4.) When my falafel finally showed up, they'd only given me one of the two sauces I ordered it with, so I had to go ask for more sauce (I know that's a dumb Yelp-y complaint, but considering everything else, I had to add it to the list!)
5.) When I picked up the pita to take my first bite, it completely fell apart. Not even close to structurally stable. I ate it all with a fork.
6.) Eventually, I ate it. And here's the rub: It was quite good. I did the "traffic light" special, with three different kinds of falafel: Regular, Indian spiced, and beet. The Indian tasted a little odd, but I blame my own immature Indian palette. The regular, and the beet in particular, were quite good.

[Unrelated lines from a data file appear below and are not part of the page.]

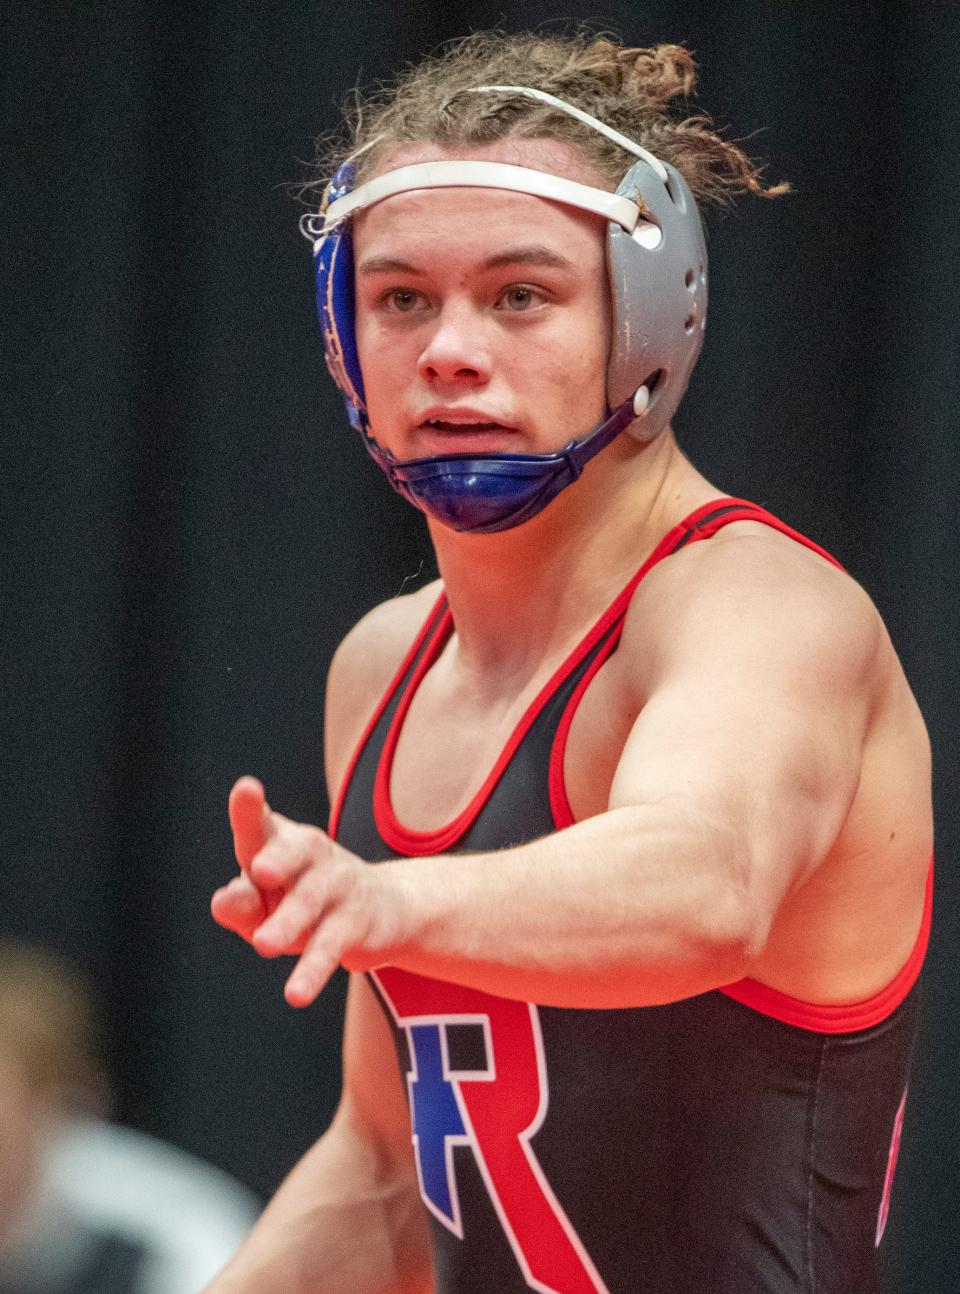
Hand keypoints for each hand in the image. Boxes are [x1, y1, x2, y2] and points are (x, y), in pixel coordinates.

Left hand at [212, 776, 401, 1006]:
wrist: (386, 911)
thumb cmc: (305, 903)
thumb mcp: (268, 904)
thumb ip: (241, 904)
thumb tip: (223, 901)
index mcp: (281, 844)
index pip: (262, 825)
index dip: (251, 808)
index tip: (247, 790)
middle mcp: (312, 856)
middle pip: (295, 851)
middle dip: (280, 857)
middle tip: (260, 870)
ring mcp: (337, 885)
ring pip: (310, 902)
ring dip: (288, 922)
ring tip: (263, 944)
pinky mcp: (356, 922)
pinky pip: (331, 946)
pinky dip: (313, 969)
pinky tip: (295, 993)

So that was my trip to Foxy Falafel. Maddeningly frustrating, and I was having a bad day to begin with. I might go back eventually, but for now I might just need to keep my distance.

05.22.2015 - by Steve
Busters - South Minneapolis
Jalepeno burger
I finally got back to the "new" Busters, and I'm proud to report their food is no longer dripping with grease! In fact they've done a 180 and just served me the driest burger on the driest bun I've ever had the pleasure of sad-eating.

05.10.2015 - by Steve
Nighthawks - South Minneapolis
French dip sandwich, chocolate pie
(Post redacted. Me and Nighthawks need to hug it out.)
05.09.2015 - by Steve
Peppers & Fries - South Minneapolis
Pork burrito
Peppers & Fries gets a pass in my book because they have TVs that play sports and they serve burritos. This is a surprisingly rare combination. Beyond that, they need to get their burrito act together. It looks great at first, doesn't it? And the first bite is even okay. But once you dig in, you run into some classic burrito problems: Too many beans, unmelted cheese, not terribly flavorful. The pulled pork tasted almost like really thick chili. Which isn't bad necessarily, just kind of underwhelming in a burrito. The worst part though: No salsa! There's not hot sauce or salsa to be found in this place! It's called "Peppers & Fries!" I have plenty of fries, but where are the peppers? Such an odd and unforgivable oversight. Hugely underwhelming and disappointing. But goddammit they have sports on TV.

05.09.2015 - by Steve
Ngon Bistro - St. Paul
Beef pho
My pithy (and apt!) description of Ngon Bistro is that it's the Craftsman if the Craftsman was a Vietnamese restaurant. I really mean that in the best way possible. It's a "high end" Vietnamese-French "fusion" restaurant, though I put both of those terms in scare quotes very purposefully. It's high end only in that it's a nicer space than most hole-in-the-wall Vietnamese joints, and you could pay a few dozen bucks for your meal if you chose to do so. And it's fusion only in that they serve a combination of Vietnamese and French food, even though Vietnam does have a history of French occupation, so really French food is already a part of some Vietnamese cuisine. But like the Craftsman, there's something very unfussy about the place; it's not trying to be cool, there's no pretense. It's just quality all around. I had the beef sirloin pho. It was some of the better pho I've had anywhere, although there was nothing particularly remarkable about it. I also had a fried rabbit dumpling, which did have a French influence in its creamy (buttery?) curry sauce. I couldn't get what I really wanted from the menu, because they've apparently been swamped on weekends lately thanks to some positive press. Good for them. Seriously.